Hello, guys. I’m making vehicle building system. So, vehicles can be built within pad boundaries, and after, you can spawn it. But, vehicle should just break on spawn - so I need WELD parts together. Nearby parts, because there’s also motors, servos…
And after some scripting, I realized that I have 2 ways to weld parts:
Weld every overlapping/touching part with other part. Even if that part already welded to current part with weld’s “chain”. Faster than 2 way.
Weld every overlapping/touching part if there’s no weld “chains” to it. Slower, because I need check for every existing chain.
But, to decide what way I need use, I need know, will be there any PHYSICAL and PERFORMANCE diffirences for such weldings:
Way 1:
Way 2:
(Images above are visualise part’s welds if every part here are overlap)
If you’re making use of WeldConstraints, allow me to introduce “Way 3” to you, choose one part to be your main part, like the chassis of your vehicle for instance, and whatever needs to be welded to that chassis, just create a WeldConstraint from the chassis part to that part you want to weld to it.
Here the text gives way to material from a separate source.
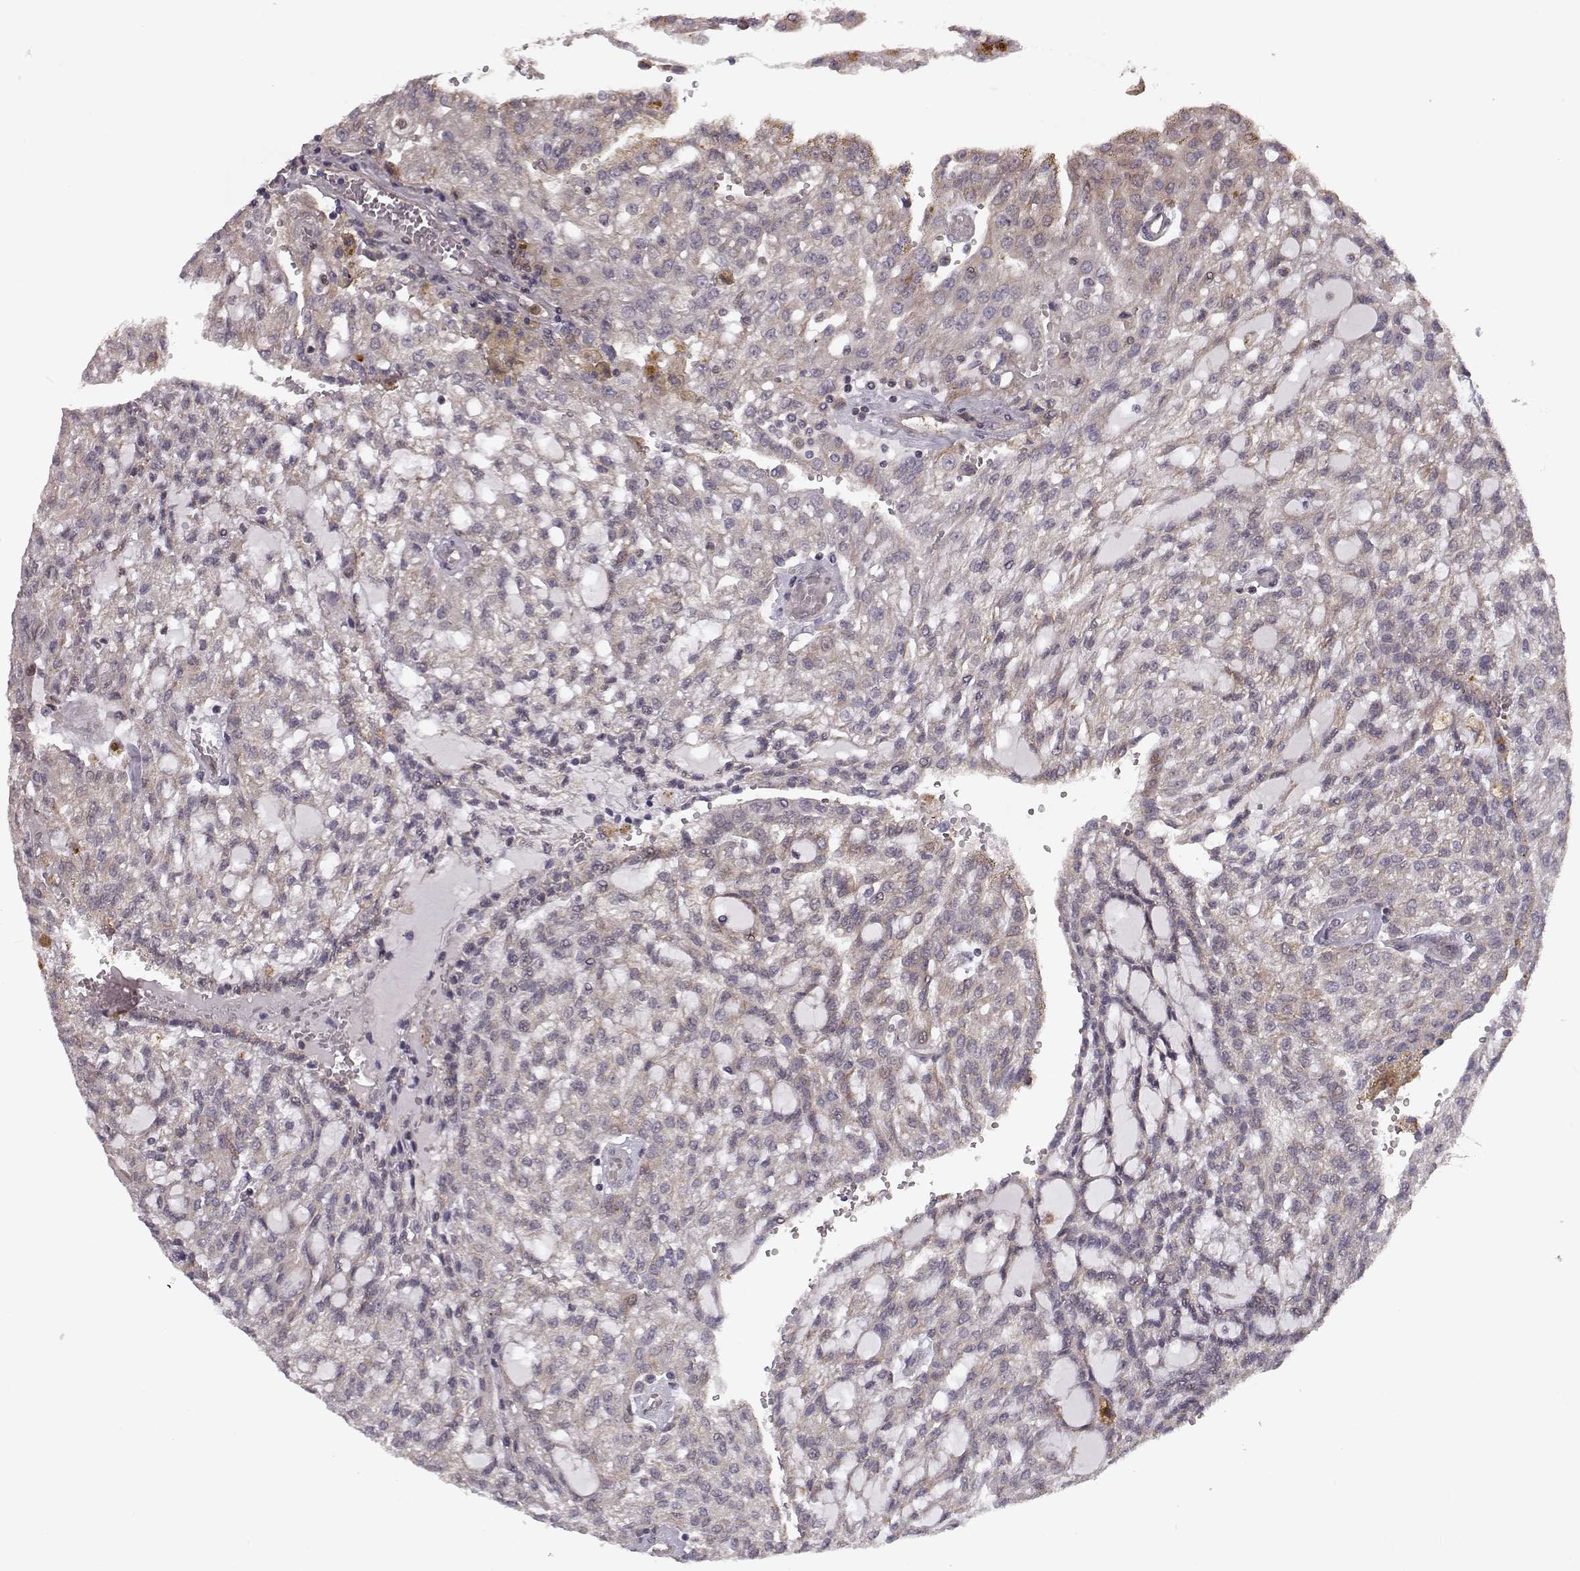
{"staining": {"intensity": "weak", "quantity": "25%-75%", "location": "cytoplasmic/membranous"}, "tissue": "renal cancer", "cell_type": "Tumor cells", "image_type": "cancer", "snomed": [{"axis": "morphology", "description": "Adenocarcinoma, NOS"}, {"axis": "topography", "description": "Kidney"}], "caption": "Tumor cells exhibit low levels of weak cytoplasmic/membranous expression in about 25%-75% of cells in renal cancer. (DAB = brown stain, brightfield microscopy at high magnification).", "gene": "RANBP1", "patient": {"sex": "male", "age": 63}}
Parts don’t need to touch to be welded together, and WeldConstraints won’t move the parts into the same position.
My system REQUIRES that 2 parts should touch eachother, because PLAYER can build his car, and if I’ll just weld smth by random, I’ll end up with wheels welded to chassis, and this will result in not working car.
In that case, why don’t you just make it so that (I assume that placing parts will happen with the mouse and clicking) when you click on a part to place a part on it, it automatically welds the part to the part you’ve clicked on.
Also, for the wheels, if you’d make a system that only welds the WeldPart (for instance) in the model of the wheel to the chassis, with the wheel being hinged onto that WeldPart, the wheels will work.
In my opinion having more welds will result in more instances, which ultimately results in insane lag.
Let’s say you have a car with 9000 parts (just an example), and you add another part to it. The script will then literally create another 9000 welds.
Bare in mind though, even though option 2 is still better, in the same 9000 parts example, the script will go over 9000 parts and check for their children, so both options are definitely not optimal.